CMA issues guidance to companies and warning that it is getting tough on “greenwashing”
In June we released an update regarding the UK's competition and consumer law regulator, the Competition & Markets Authority (CMA), issuing draft consumer protection law guidance following its investigation into misleading environmental claims, a process known as "greenwashing".
On 20 September 2021 the CMA published its final guidance for those making environmental claims with the purpose of helping businesses understand and comply with their existing obligations under consumer protection law in order to avoid greenwashing.
The guidance is largely focused around and enshrines the six core principles previously set out in the draft guidance:
Claims must be truthful and accurate
Claims must be clear and unambiguous
Claims must not omit or hide important information
Comparisons must be fair and meaningful
Claims must consider the full life cycle of the product or service
Claims must be substantiated
The CMA believes that following the six principles will help businesses understand how to communicate their green credentials while reducing the risk of misleading consumers and has provided several case studies to demonstrate this.
Fundamentally, the finalised guidance applies to all commercial practices, which can include various dimensions of a trader's behaviour, including but not limited to how it markets its products, services, processes or brand. The CMA has emphasised that the guidance will also apply in situations where claims are made by a manufacturer, wholesaler or distributor who does not have direct contact with a consumer. The guidance further extends, albeit in a more limited scope, to businesses marketing to other businesses.

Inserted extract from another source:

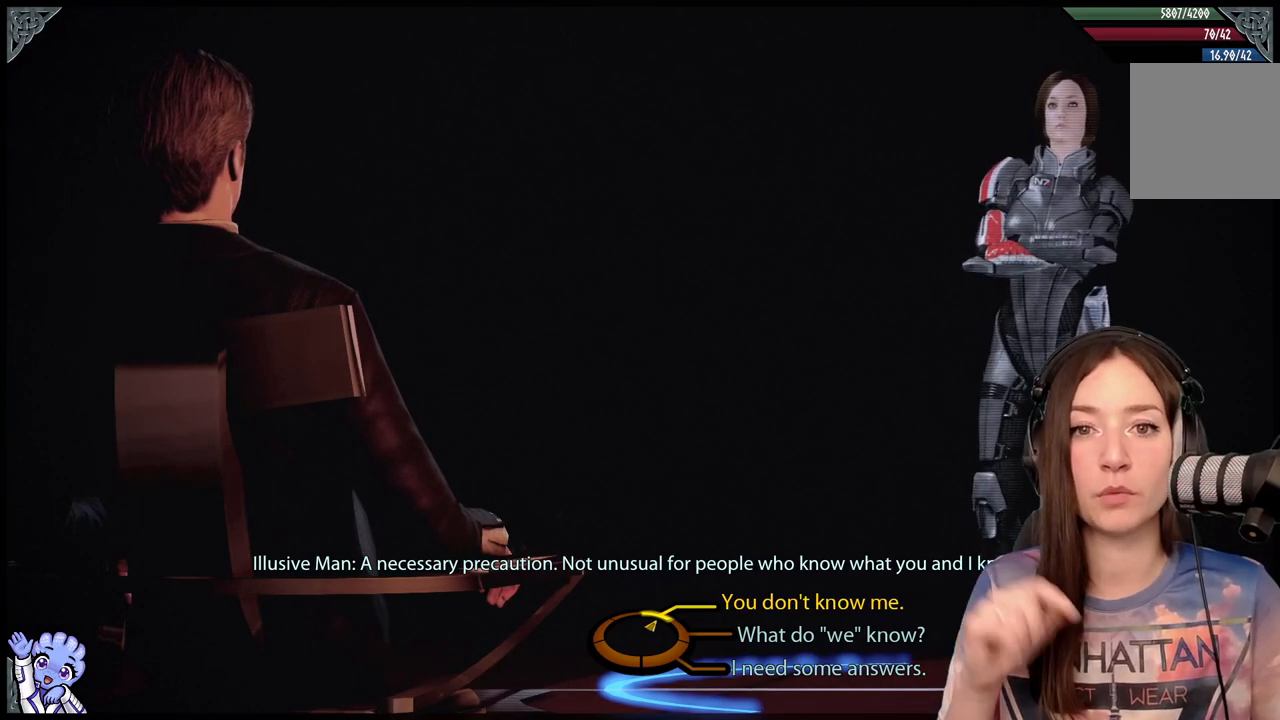
{"buttons": [], "left_stick": "up-right", "right_stick": "center", "events": []}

Alongside the guidance, the CMA has published a Green Claims Code on its microsite where businesses can check the compliance of their green claims.

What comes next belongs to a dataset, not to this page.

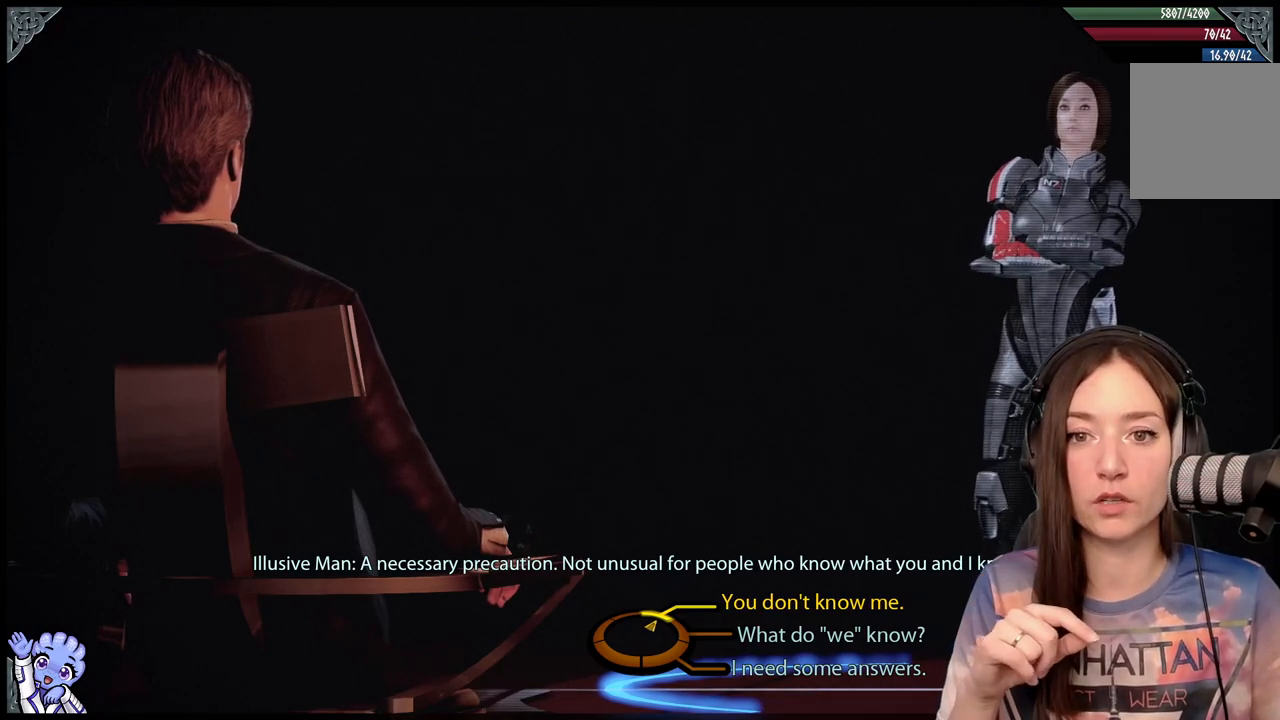
{"buttons": [], "left_stick": "up-right", "right_stick": "center", "events": []}
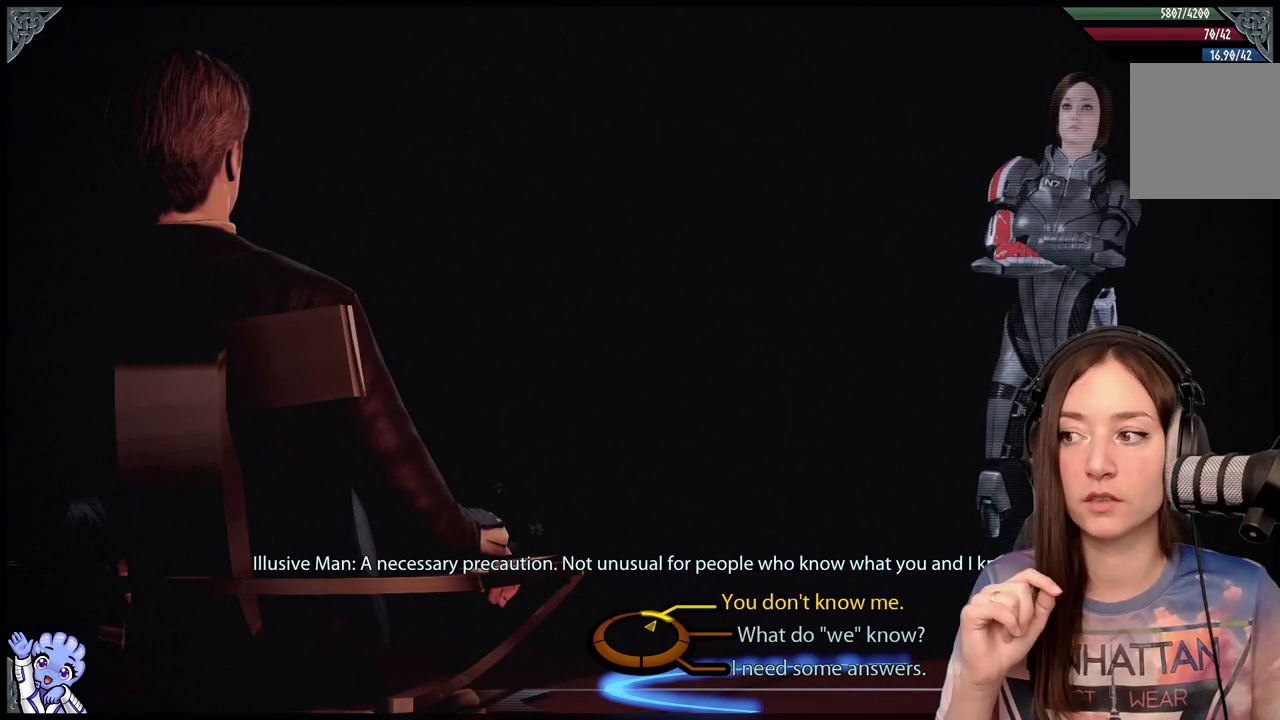
{"buttons": [], "left_stick": "up-right", "right_stick": "center", "events": []}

In January 2022 the CMA will begin a review of misleading green claims, both on and offline, meaning that businesses have until the New Year to ensure that their environmental claims comply with the law. In addition to ensuring the veracity of the green claims by companies, the CMA also reminds those making green claims to ensure that they meet their own sector specific requirements. Notably, if non-compliance is found the CMA has the power to take enforcement action where appropriate, even before the formal review begins.

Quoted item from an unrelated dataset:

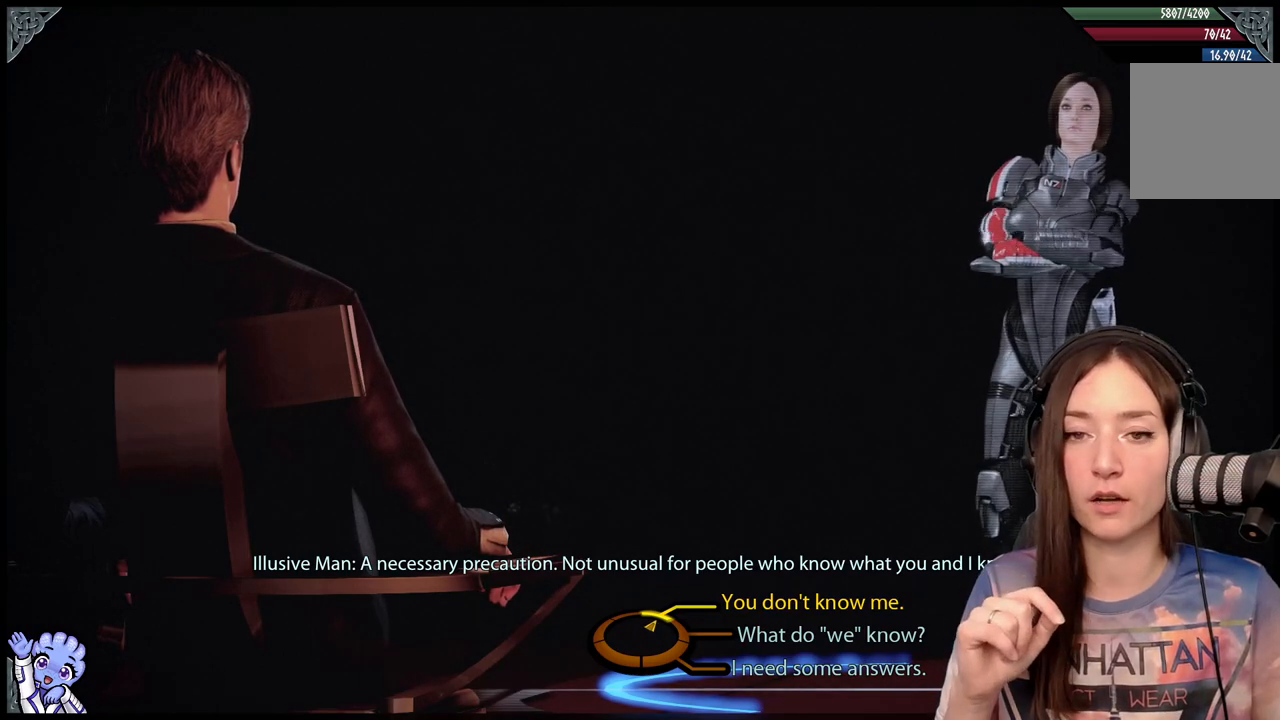
{"buttons": [], "left_stick": "up-right", "right_stick": "center", "events": []}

It is understood that the CMA will prioritise which sectors to review in the coming months. Although these sectors have not yet been confirmed, it has been suggested that industries where consumers appear most concerned about misleading claims, namely textiles and fashion, travel and transport, and fast-moving consumer goods (food and beverages, beauty products and cleaning products) will be the first to be assessed. However, any sector where the CMA finds significant concerns could ultimately become a priority.